While I know that an exciting new chapter of my life awaits, I can’t help but feel the loss of this cozy little home I’ve had for the last year.  It seems incomprehensible that the people and things which are currently part of my little world, my routine, are shortly to disappear from my daily life.

I will miss lunchtime swims with web designer extraordinaire Theresa Galido, where talk of work or anything stressful is strictly verboten.  I will miss the sinfully delicious aromas continuously wafting from chef Derrick Fox’s apartment two doors down.  I will miss hearing the breathtakingly beautiful voice of Samantha Fly rehearsing a song next door.  I will miss the joyful greetings from Rocco, Piper and Rebel, my neighbor dogs, whom I see almost daily in the hallway with their human moms, all of whom are amazing, warm and wonderful women I am honored to call my friends.

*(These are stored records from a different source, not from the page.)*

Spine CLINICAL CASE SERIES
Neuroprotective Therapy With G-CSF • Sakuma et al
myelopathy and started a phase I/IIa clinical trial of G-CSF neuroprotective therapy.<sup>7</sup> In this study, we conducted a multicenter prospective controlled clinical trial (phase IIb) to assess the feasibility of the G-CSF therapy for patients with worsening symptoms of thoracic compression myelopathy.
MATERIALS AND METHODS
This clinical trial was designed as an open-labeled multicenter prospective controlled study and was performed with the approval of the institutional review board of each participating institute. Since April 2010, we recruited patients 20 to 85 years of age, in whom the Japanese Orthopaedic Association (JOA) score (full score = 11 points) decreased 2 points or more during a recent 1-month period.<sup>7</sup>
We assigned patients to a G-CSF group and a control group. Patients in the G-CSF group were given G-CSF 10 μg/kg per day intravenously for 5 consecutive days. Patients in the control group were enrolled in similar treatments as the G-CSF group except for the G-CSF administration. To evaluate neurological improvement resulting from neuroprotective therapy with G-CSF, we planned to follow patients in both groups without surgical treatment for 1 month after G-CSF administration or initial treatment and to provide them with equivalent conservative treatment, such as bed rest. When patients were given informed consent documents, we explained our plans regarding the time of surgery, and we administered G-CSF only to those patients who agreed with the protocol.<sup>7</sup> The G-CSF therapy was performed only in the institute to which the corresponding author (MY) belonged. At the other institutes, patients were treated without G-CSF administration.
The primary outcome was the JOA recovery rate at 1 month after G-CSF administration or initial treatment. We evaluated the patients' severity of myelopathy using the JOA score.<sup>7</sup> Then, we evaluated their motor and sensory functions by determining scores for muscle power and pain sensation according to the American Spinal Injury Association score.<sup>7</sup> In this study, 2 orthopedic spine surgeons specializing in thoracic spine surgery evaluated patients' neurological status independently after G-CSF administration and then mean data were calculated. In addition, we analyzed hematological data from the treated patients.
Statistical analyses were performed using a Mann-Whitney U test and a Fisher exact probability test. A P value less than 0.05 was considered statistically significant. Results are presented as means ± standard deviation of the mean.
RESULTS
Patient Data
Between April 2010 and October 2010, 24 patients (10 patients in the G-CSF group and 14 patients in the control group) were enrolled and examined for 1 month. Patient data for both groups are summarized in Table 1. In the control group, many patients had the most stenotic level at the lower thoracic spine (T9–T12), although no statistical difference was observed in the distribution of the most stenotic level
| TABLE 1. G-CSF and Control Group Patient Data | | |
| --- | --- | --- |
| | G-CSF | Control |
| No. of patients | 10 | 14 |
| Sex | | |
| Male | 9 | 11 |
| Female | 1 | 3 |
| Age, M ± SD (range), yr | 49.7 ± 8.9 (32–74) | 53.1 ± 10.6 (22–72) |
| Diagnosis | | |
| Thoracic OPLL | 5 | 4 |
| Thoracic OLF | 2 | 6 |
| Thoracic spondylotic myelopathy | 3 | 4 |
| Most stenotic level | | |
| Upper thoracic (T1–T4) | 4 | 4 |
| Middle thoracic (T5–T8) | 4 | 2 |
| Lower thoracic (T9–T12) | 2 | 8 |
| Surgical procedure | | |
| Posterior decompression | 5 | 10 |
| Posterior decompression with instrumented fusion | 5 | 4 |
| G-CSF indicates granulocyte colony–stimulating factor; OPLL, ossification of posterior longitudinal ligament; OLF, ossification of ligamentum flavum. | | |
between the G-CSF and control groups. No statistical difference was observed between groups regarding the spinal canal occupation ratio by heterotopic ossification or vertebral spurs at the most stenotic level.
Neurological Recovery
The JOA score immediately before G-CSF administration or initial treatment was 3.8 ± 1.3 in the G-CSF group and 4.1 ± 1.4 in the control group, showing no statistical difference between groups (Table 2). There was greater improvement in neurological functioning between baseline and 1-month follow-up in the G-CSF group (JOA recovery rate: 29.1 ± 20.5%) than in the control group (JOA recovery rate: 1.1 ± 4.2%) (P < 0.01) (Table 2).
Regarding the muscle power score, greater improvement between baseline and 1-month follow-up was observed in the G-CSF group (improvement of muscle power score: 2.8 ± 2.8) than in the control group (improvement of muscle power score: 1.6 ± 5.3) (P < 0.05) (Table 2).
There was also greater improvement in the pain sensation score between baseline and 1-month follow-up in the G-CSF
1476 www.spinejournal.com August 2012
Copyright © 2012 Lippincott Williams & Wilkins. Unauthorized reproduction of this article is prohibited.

C.W. Gusewelle, a legendary columnist for The Kansas City Star, once wrote, “Home can be more places than one.  The pity is having to choose.”  So very true.  I would only add that it is a blessing to have such a problem.

It is the people, the community, that make a place a home.  And though it is tough to say goodbye, it gives me comfort to know that, just as I have in the past, when I find myself back in this corner of the world, I will reconnect with these dear friends, and I shall be home.  So while I still firmly believe in the adage that home is wherever you hang your hat, life has shown me that there is more to it than that.  Home is wherever you find loved ones.